*** Opening SUPPLIED DATA ***

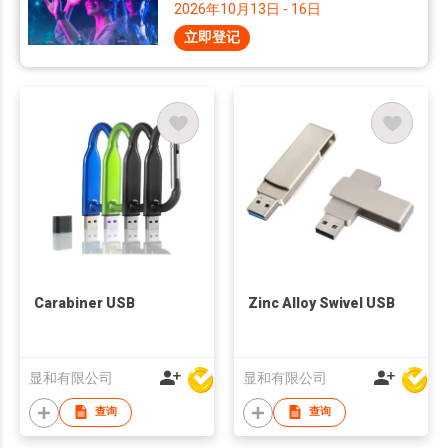
2026年10月13日 - 16日
立即登记
Carabiner USB
Zinc Alloy Swivel USB
显和有限公司
显和有限公司
查询
查询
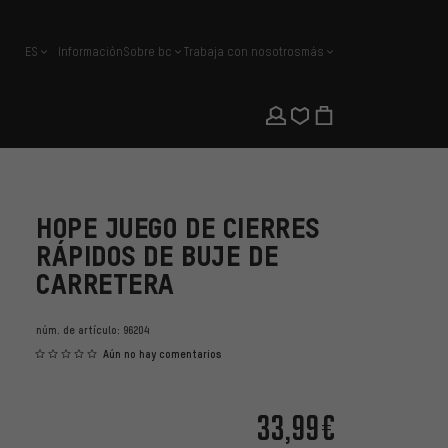
ES
Información
Sobre bc
Trabaja con nosotros
más
español
HOPE JUEGO DE CIERRES
RÁPIDOS DE BUJE DE
CARRETERA
núm. de artículo:
96204
Aún no hay comentarios
33,99€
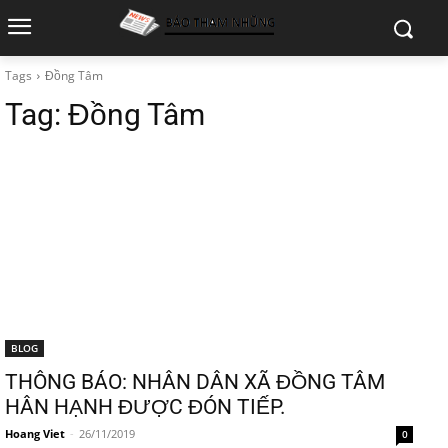
Tags
Đồng Tâm
Tag:
Đồng Tâm
BLOG
THÔNG BÁO: NHÂN DÂN XÃ ĐỒNG TÂM
HÂN HẠNH ĐƯỢC ĐÓN TIẾP.
Hoang Viet
-
26/11/2019
0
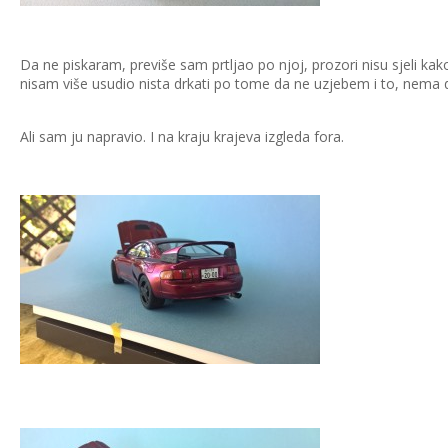
Da ne piskaram, previše sam prtljao po njoj, prozori nisu sjeli ka
nisam više usudio nista drkati po tome da ne uzjebem i to, nema d
Ali sam ju napravio. I na kraju krajeva izgleda fora.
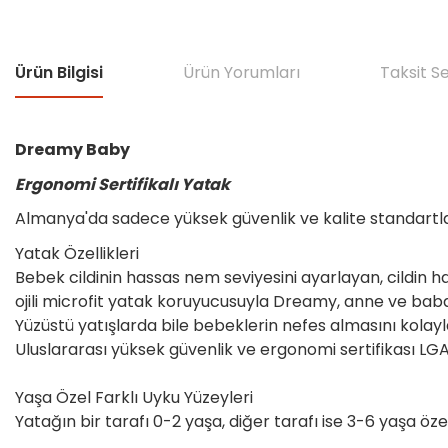
Ürün Bilgisi
Ürün Yorumları
Taksit S
Dreamy Baby
Ergonomi Sertifikalı Yatak
Almanya'da sadece yüksek güvenlik ve kalite standartlar
Yatak Özellikleri
Bebek cildinin hassas nem seviyesini ayarlayan, cildi
ojili microfit yatak koruyucusuyla Dreamy, anne ve babala
Yüzüstü yatışlarda bile bebeklerin nefes almasını kolayla
Uluslararası yüksek güvenlik ve ergonomi sertifikası LGA 
Yaşa Özel Farklı Uyku Yüzeyleri
Yatağın bir tarafı 0-2 yaşa, diğer tarafı ise 3-6 yaşa öze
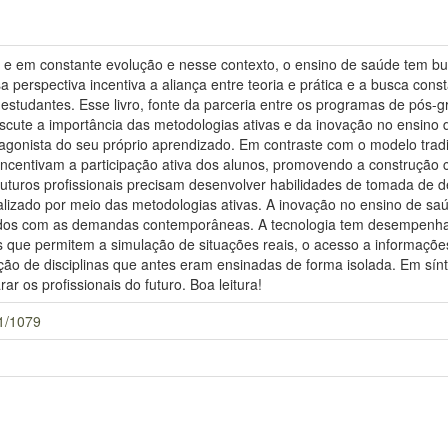
e em constante evolução e nesse contexto, o ensino de saúde tem bu
 perspectiva incentiva a aliança entre teoria e prática e a busca cons
estudantes. Esse livro, fonte da parceria entre os programas de pós-g
te a importância das metodologias ativas e da inovação no ensino d
gonista do seu próprio aprendizado. Em contraste com o modelo tradic
incentivam a participação ativa dos alunos, promovendo a construção 
futuros profissionais precisam desenvolver habilidades de tomada de 
lizado por meio das metodologias ativas. A inovação no ensino de saú
hados com as demandas contemporâneas. A tecnologia tem desempenha
 que permitem a simulação de situações reais, o acesso a informações 
ção de disciplinas que antes eram ensinadas de forma isolada. Em sín
r os profissionais do futuro. Boa leitura!
61/1079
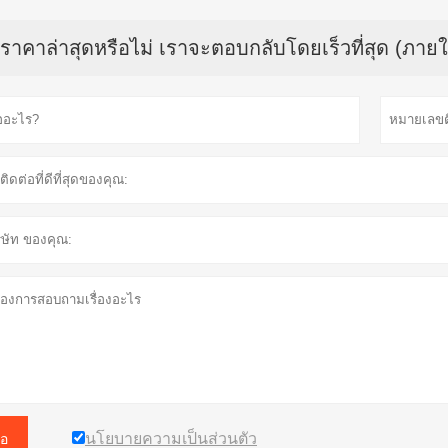
บราคาล่าสุดหรือไม่ เราจะตอบกลับโดยเร็วที่สุด (ภายใ
นโยบายความเป็นส่วนตัว
อ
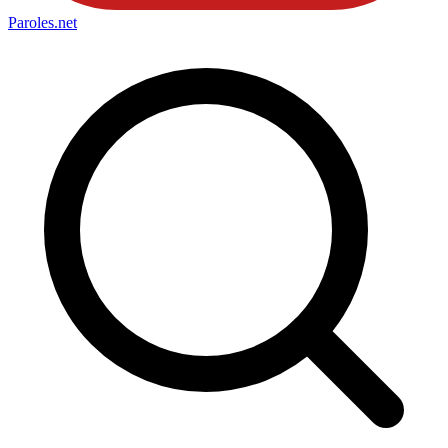
Paroles
.net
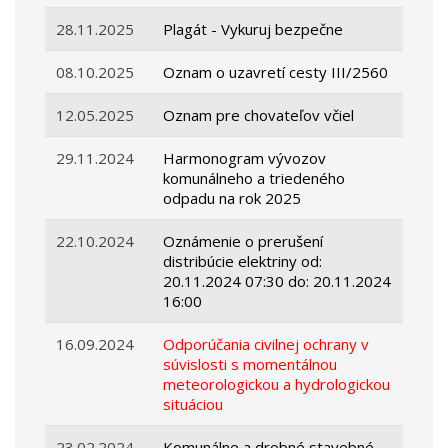
28.11.2025
Plagát - Vykuruj bezpečne
08.10.2025
Oznam o uzavretí cesty III/2560
12.05.2025
Oznam pre chovateľov včiel
29.11.2024
Harmonogram vývozov
komunálneho a triedeného
odpadu na rok 2025
22.10.2024
Oznámenie o prerušení
distribúcie elektriny od:
20.11.2024 07:30 do: 20.11.2024
16:00
16.09.2024
Odporúčania civilnej ochrany v
súvislosti s momentálnou
meteorologickou a hydrologickou
situáciou
23.02.2024
Komunálne a drobné stavebné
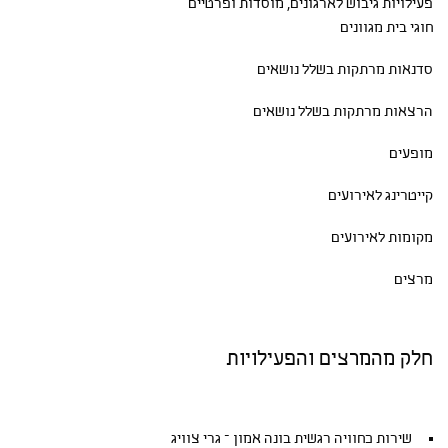
פעילויות גיבוש
לארגונים, מוסדות ופרטיים
חוגי בית
מגוונים
סדנאות
מרתקות בשלל נושאים
הרצאות מרתקות בשלל נושאים
מופעים
קייטרינג לאירועים
מקומות לאירועים
מרצים
חלק מהמרצים והפעילויות
שירות כחוויה רגשית בונה אמון – גרי צוויג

*** Closing SUPPLIED DATA ***

> _EXERCISE_:
Identify every line in the rows above that contains the word "yüksek", matching case exactly, and copy each of those lines in full.

> _RESULT OF THIS TASK_:
Almanya'da sadece yüksek güvenlik ve kalite standartlar
Uluslararası yüksek güvenlik ve ergonomi sertifikası LGA 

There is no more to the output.